Looking for an Alternative to a Construction Loan for Remodel?
Homeowners can choose from several alternatives to a construction loan remodel. These are some of the available choices.
Personal Loans
These unsecured loans have terms that typically range from 2-7 years. You will make fixed monthly payments until the loan matures. A higher credit score will help you get better rates and terms, but some personal loan providers have more generous credit score requirements.
Credit Card
You can go into credit card debt to fund a construction project. However, credit card interest rates range from 19.99% APR to 29.99% APR in most cases. Credit cards also have limits that restrict how high your balance can become. While it’s a financial product to consider, it’s definitely not the best option available.
Government Loans
The government offers several loans that make it possible for people to buy and remodel their homes. FHA loans, USDA loans, and VA loans are the most common options. These loans tend to have lower credit score requirements than Fannie Mae and Freddie Mac loans.
Home Equity Loans
Home equity loans allow you to tap into the equity you have built into your home over the years. Homeowners build equity by making a down payment, paying the mortgage each month, and waiting for their properties to appreciate. These loans can have terms as long as 30 years, allowing you to preserve the current rate and term on your mortgage.

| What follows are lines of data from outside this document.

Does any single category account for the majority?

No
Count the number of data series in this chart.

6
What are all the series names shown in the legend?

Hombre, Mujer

They’re essentially second mortgages, which means an additional monthly payment. Most home equity loans have fixed interest rates, which means the monthly payments stay the same.
HELOCs
Home equity lines of credit are another useful financial product to consider. These products also let you borrow equity against your home, but they have variable interest rates. Variable rates result in fluctuating monthly payments. You can also get away with making interest-only payments during the draw period. After the draw period concludes, you will have to pay off the remaining balance or convert it to a loan.

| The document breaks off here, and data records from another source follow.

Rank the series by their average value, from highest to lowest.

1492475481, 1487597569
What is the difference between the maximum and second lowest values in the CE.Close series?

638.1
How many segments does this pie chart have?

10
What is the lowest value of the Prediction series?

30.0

Some borrowers pay off their HELOCs before the draw period concludes. In that case, you can borrow from the HELOC again since it is a revolving line of credit. You only pay interest on a HELOC when you borrow against the credit line. If you pay back the credit line, you won’t pay interest unless you borrow from it again.
Cash-out Refinance
A cash-out refinance allows you to swap your current mortgage for a new one. People refinance their properties for several reasons, but a cash-out refinance involves tapping into home equity. Homeowners can also add more years to their new mortgage to keep the monthly payments at a similar level.

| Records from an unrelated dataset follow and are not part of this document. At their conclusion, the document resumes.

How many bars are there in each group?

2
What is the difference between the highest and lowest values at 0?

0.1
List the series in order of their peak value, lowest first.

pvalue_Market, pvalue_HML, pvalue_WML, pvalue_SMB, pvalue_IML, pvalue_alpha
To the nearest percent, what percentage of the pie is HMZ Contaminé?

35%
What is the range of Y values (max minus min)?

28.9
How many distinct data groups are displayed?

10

This financial product helps you avoid a second mortgage. However, the closing costs are more expensive for cash-out refinances since a new mortgage has a higher loan amount than a HELOC or a home equity loan. Closing costs are based on a percentage of the loan’s amount.
A cash-out refinance is not a good option if you secured a low interest rate for your current mortgage. You can’t carry over a favorable interest rate and terms from your current mortgage to your new one. A second mortgage may be a better choice if you received your current mortgage when interest rates were at record lows.
Choosing the Right Financing Option for a Remodel
A home renovation project can get expensive. You’ll have to complete several phases, each of which can have delays or higher costs than anticipated. Choosing the right financing option for your remodel can help you save money and make the repayment process more reasonable.
It’s a good idea to compare several lenders before deciding on the right loan for you. Borrowers should assess each loan’s rate and terms, and browsing through online reviews can also lead to a better decision. As you review more loan offers, you will get a better idea of which loan is optimal for your remodeling project.